DMEA, Europas führendes Event für Digital Health. 20.500 Teilnehmer: innen, 900 Aussteller aus fast 30 Ländern und 470 Speaker in 200 Sessions in Berlin zum Austausch zur Digitalisierung der Gesundheitsversorgung. Innovationen auch für die Onkologie.
In der letzten Woche endete die DMEA, Europas führendes Event für Digital Health. Das Interesse für Digital Health Anwendungen steigt: In diesem Jahr waren 20.500 Teilnehmer: innen, 900 Aussteller aus fast 30 Ländern und 470 Speaker in 200 Sessions in Berlin. Neben Vortrags- und Panel-Diskussionsveranstaltungen gab es viele Möglichkeiten zum Austausch von Entscheider:innen aus allen Bereichen der Gesundheitsversorgung – von IT-Fachleuten über Ärzt:innen, Führungskräfte aus Krankenhaus und Pflege, bis hin zu Expert:innen aus Politik, Wirtschaft und Wissenschaft.
Digital Health braucht Sicherheit, Regeln und Vertrauen
Bedeutung des europäischen AI-Acts (Artificial Intelligence Act) : Dr. Anna Christmann, Beauftragte für digitale Wirtschaft & Start-ups des Bundesministeriums für Wirtschaft und Klimaschutz, betonte in ihrer Keynote die Notwendigkeit vertrauenswürdiger KI-Lösungen und die Bedeutung der Beibehaltung des EU AI-Acts, um Sicherheit und ethische Standards in der KI-Entwicklung zu gewährleisten.

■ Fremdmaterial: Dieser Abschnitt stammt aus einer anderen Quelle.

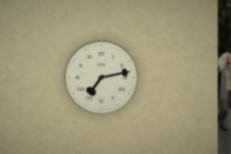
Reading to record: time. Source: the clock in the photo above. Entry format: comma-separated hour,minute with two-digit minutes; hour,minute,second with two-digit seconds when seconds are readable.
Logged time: 7,13
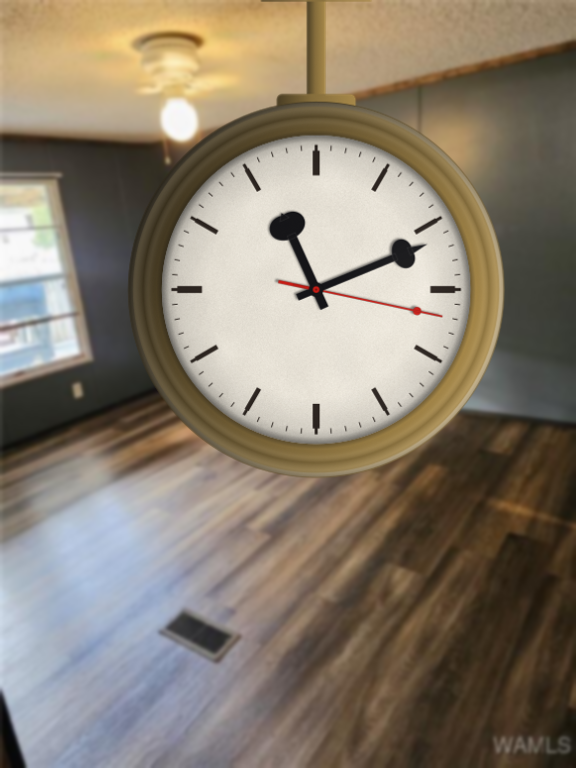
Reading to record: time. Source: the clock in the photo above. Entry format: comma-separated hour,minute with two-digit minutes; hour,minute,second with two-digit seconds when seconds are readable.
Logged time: 11,11,17
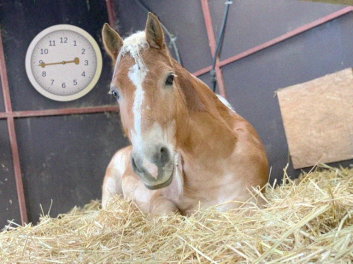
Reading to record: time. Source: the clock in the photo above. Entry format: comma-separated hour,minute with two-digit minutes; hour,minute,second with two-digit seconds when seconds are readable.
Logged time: 2,44
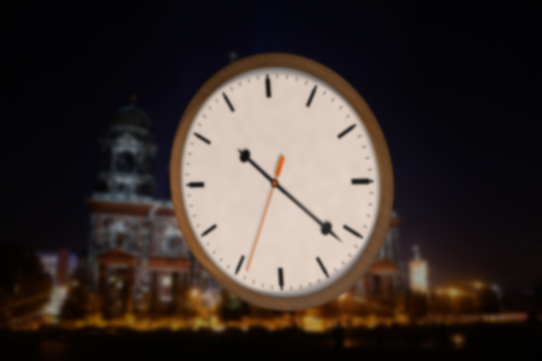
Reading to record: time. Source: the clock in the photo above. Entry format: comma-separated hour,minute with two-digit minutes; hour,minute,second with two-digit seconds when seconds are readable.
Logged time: 10,21,34
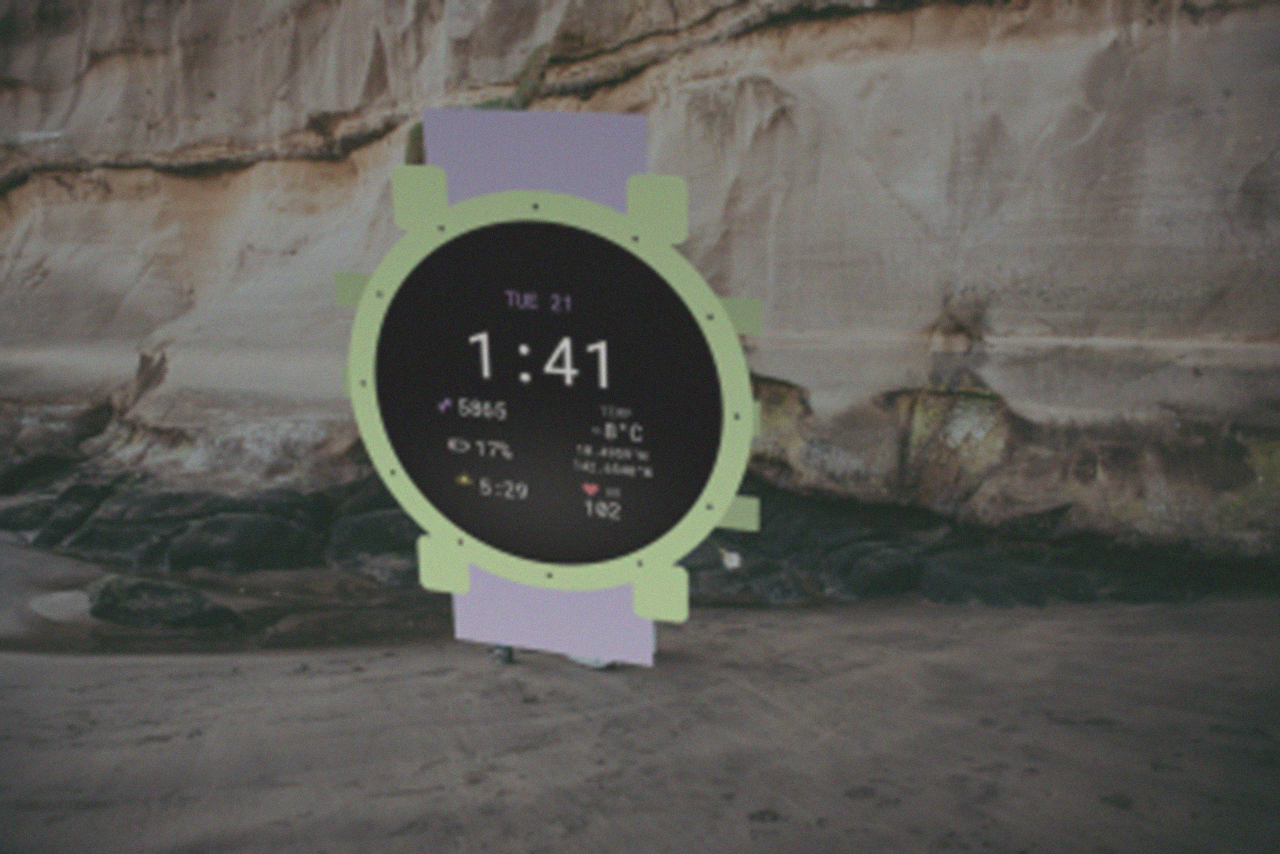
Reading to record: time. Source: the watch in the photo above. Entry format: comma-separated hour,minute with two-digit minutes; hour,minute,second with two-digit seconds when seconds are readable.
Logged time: 1,41
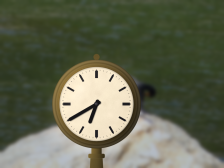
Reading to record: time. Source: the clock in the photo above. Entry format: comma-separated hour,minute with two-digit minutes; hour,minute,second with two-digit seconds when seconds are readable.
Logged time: 6,40
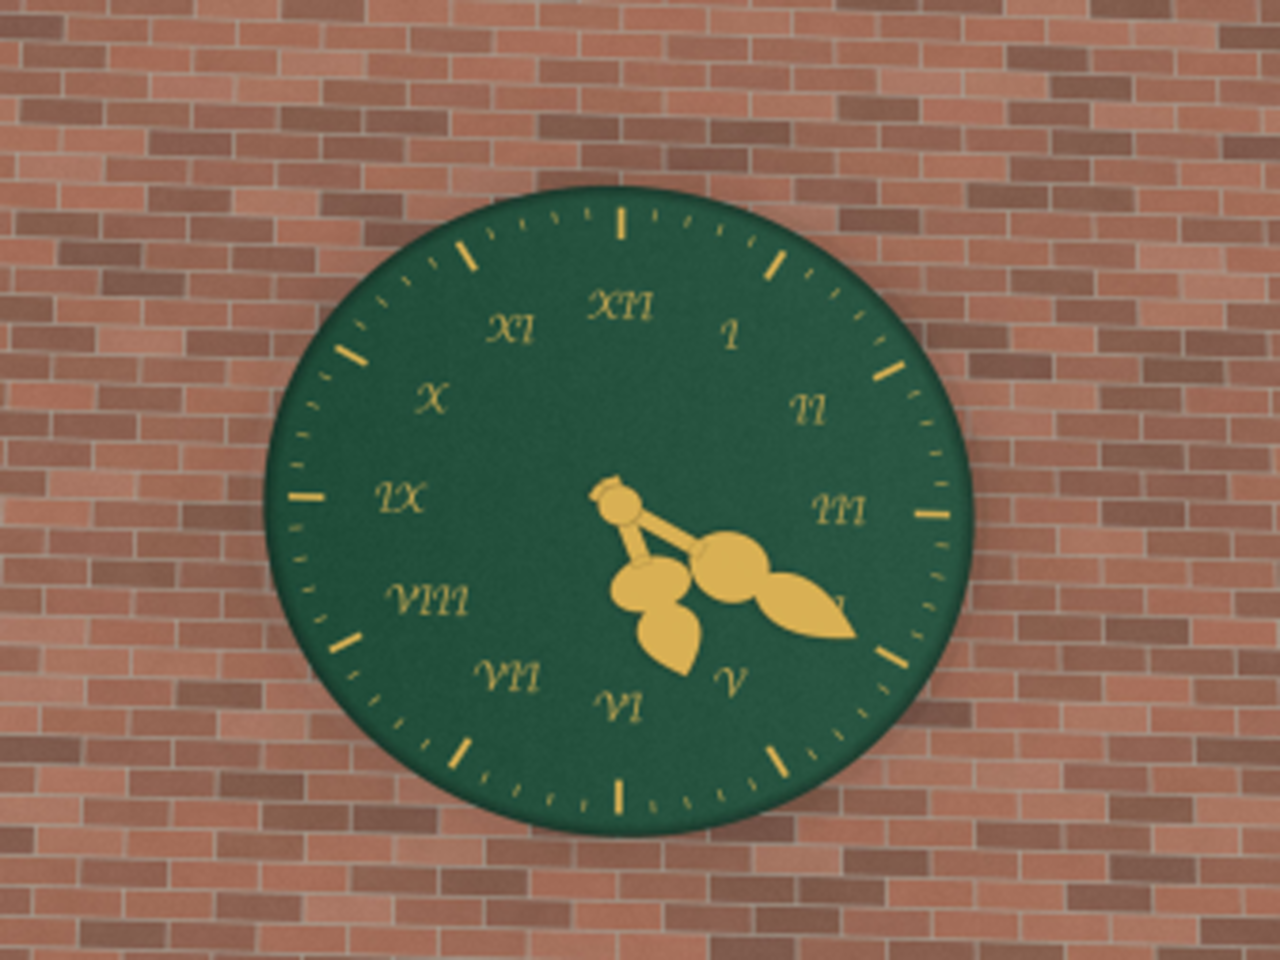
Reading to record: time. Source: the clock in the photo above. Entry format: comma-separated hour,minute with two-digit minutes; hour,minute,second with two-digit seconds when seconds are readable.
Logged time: 5,20
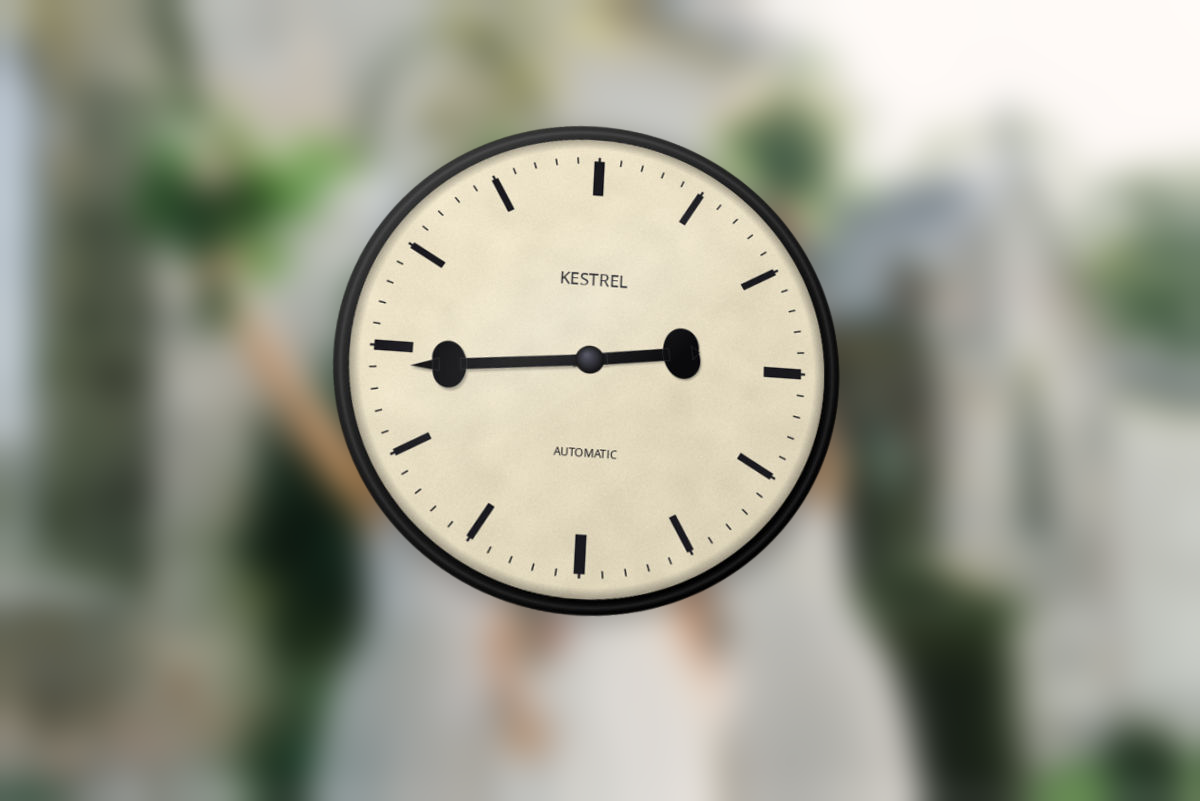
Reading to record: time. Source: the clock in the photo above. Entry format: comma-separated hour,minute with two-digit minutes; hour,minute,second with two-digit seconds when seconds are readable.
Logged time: 2,44
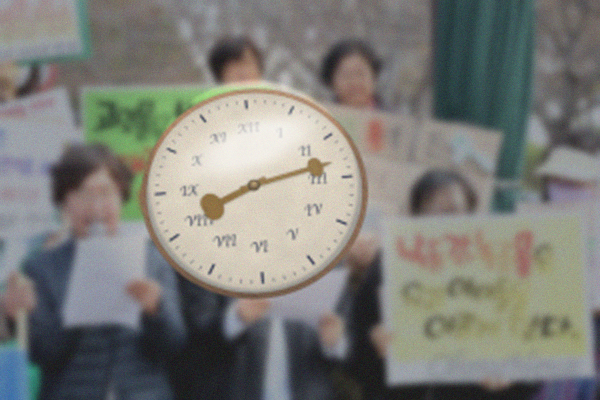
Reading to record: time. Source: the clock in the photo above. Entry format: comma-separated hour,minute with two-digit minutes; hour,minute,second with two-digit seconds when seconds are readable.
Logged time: 8,13
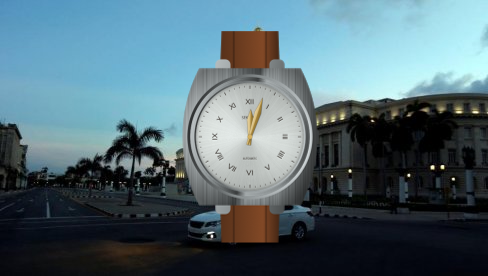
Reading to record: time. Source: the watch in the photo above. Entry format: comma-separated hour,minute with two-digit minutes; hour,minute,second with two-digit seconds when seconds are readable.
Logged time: 12,03
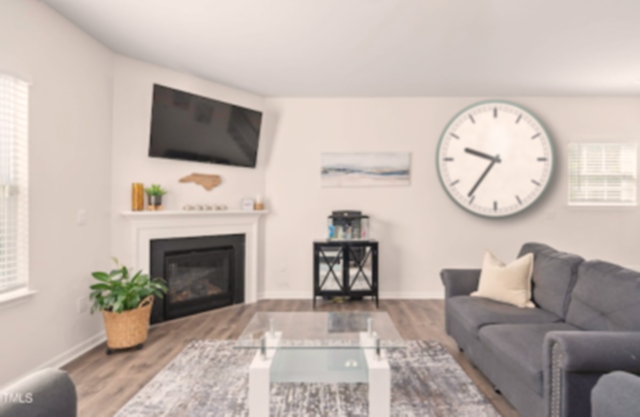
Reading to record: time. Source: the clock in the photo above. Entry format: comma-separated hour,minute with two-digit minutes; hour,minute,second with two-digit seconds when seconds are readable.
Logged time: 9,36
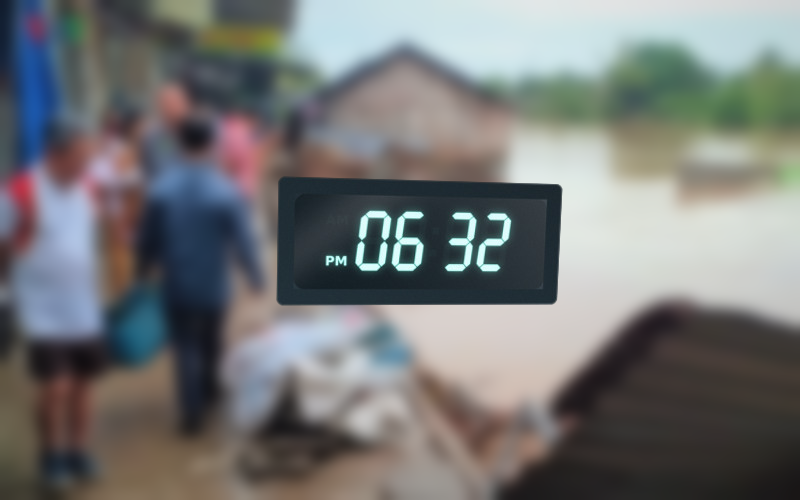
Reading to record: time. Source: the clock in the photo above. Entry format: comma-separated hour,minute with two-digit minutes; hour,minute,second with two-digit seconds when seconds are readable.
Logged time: 6,32
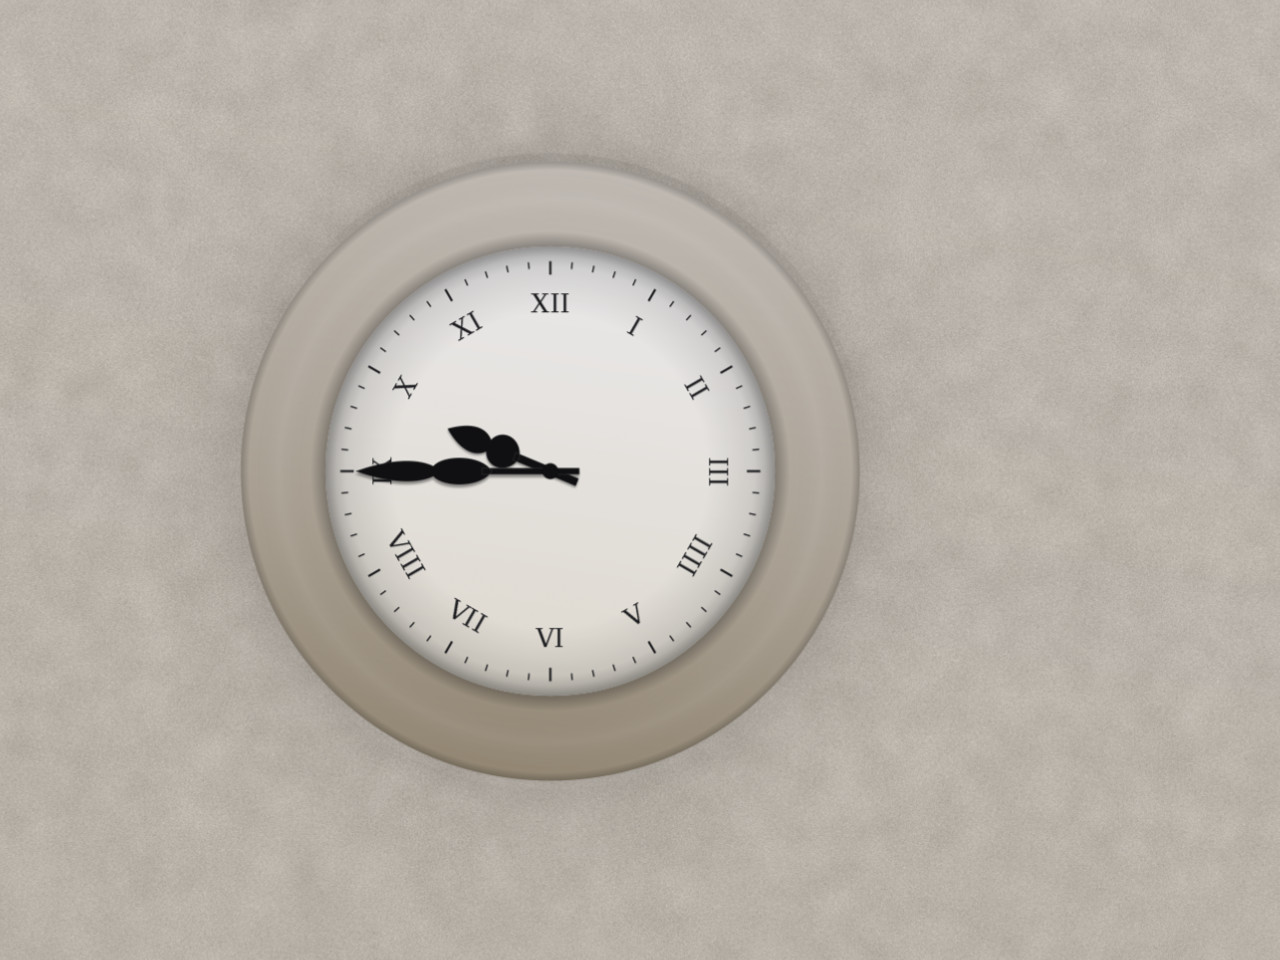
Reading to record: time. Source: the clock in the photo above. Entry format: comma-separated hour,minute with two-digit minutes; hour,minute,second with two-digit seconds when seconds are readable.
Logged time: 9,45
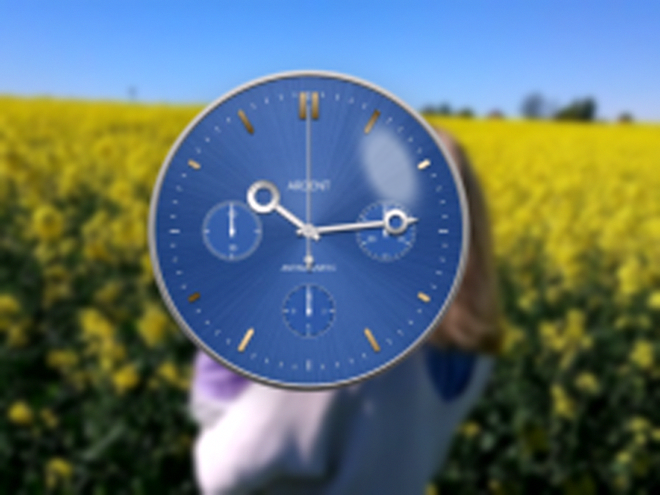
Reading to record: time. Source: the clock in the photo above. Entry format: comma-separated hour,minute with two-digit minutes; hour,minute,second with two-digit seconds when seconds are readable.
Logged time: 10,14
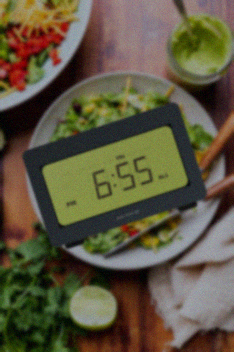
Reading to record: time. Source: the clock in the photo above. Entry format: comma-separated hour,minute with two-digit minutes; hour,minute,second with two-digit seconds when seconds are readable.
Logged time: 6,55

Vertrauen ist wichtig, denn IT-Projekte können nur erfolgreich sein, wenn der Faktor „Mensch“ mitberücksichtigt wird. Der Gesundheitsökonom von der FOM Hochschule für Oekonomie & Management betont die zunehmende Bedeutung des Faktors Mensch in der Zukunft, insbesondere im Kontext der Künstlichen Intelligenz (KI) und deren Anwendung in der Medizin. „Der Mensch wird zur Datenplattform – und zum Bremsfaktor, falls es nicht gelingt, Widerstände abzubauen.“ sagte Prof. Dr. David Matusiewicz in seiner Keynote. Nicht nur die Technologien, sondern auch der Faktor Mensch (Mitarbeiter:innen, Patient:innen usw.) muss „weiterentwickelt“ und „mitgenommen“ werden, damit Veränderung stattfinden kann.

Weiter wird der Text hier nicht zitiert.